The use of replication-competent gene therapy viruses, which have a cytolytic cycle, has emerged as a viable strategy to specifically kill tumor cells. The development of this approach depends however on the ability to effectively target viral replication to tumor cells. In a recent Molecular Cancer Therapeutics paper researchers from Cell Genesys have taken advantage of the selective over-expression the carcioembryonic antigen (CEA) in colorectal cancer to design an oncolytic virus that is tumor selective.

CEA is a cell surface glycoprotein normally expressed in fetal tissue and transcriptionally silent in adults. It is a member of the immunoglobulin supergene family found on chromosome 19. CEA functions as an intercellular adhesion molecule and plays an important role during development. However, CEA overexpression is associated with a variety of cancers of epithelial origin. Serum CEA elevation is observed in over 60% of patients with metastatic colorectal cancer. Expression of CEA in epithelial tumors occurs at the level of gene transcription and essential transcriptional regulatory elements of the CEA gene can therefore be exploited therapeutically by inserting them into viral vectors. Previous studies have demonstrated that incorporating these elements into viral vectors in such a way that they drive the expression of suicide genes can confer target specificity.

Cell Genesys have now used a similar approach to engineer a replication-competent oncolytic virus in which the CEA transcriptional regulatory elements were exploited to drive the expression of the viral E1A gene that is essential for replication. In particular a construct consisting of the enhancer 1 region and the promoter of CEA drove high levels of gene expression in a luciferase gene expression assay. A recombinant adenoviruses was then constructed in which the native E1A gene region was replaced by the CEA enhancer 1/promoter region. This resulted in an approximate 1000-fold selectivity for viral replication in CEA positive compared to CEA negative cancer cells. In vivo efficacy was observed for this engineered virus. In mice xenografted with the CEA positive human colon cancer LoVo cell lines, the engineered virus was able to dramatically prevent tumor growth. Indeed while tumor size increased 10-fold over the 4 week study period in untreated mice, tumor size in those treated with the engineered virus remained largely unchanged with no adverse effects being observed.

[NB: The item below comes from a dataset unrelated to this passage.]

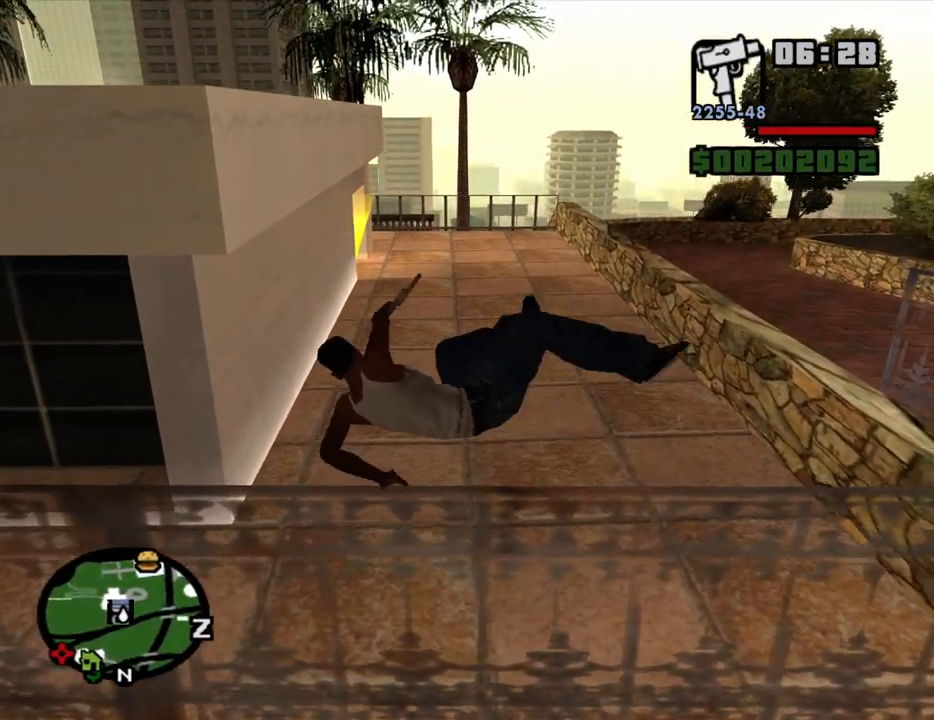
{"keys": ["w"], "mouse": [], "events": [[50, "mouse_wheel_down", "down"], [100, "mouse_wheel_down", "up"]]}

These exciting data open new paths for the development of oncolytic viruses and the future optimization of such an approach by the development of viruses that selectively replicate in cancer cell and which are also able to transfect the cells with therapeutic genes represents a further area for optimization.


Entry date Tuesday, December 16, 2003

Adapted from Li et al, Mol Cancer Ther. 2003 Oct;2(10):1003-9.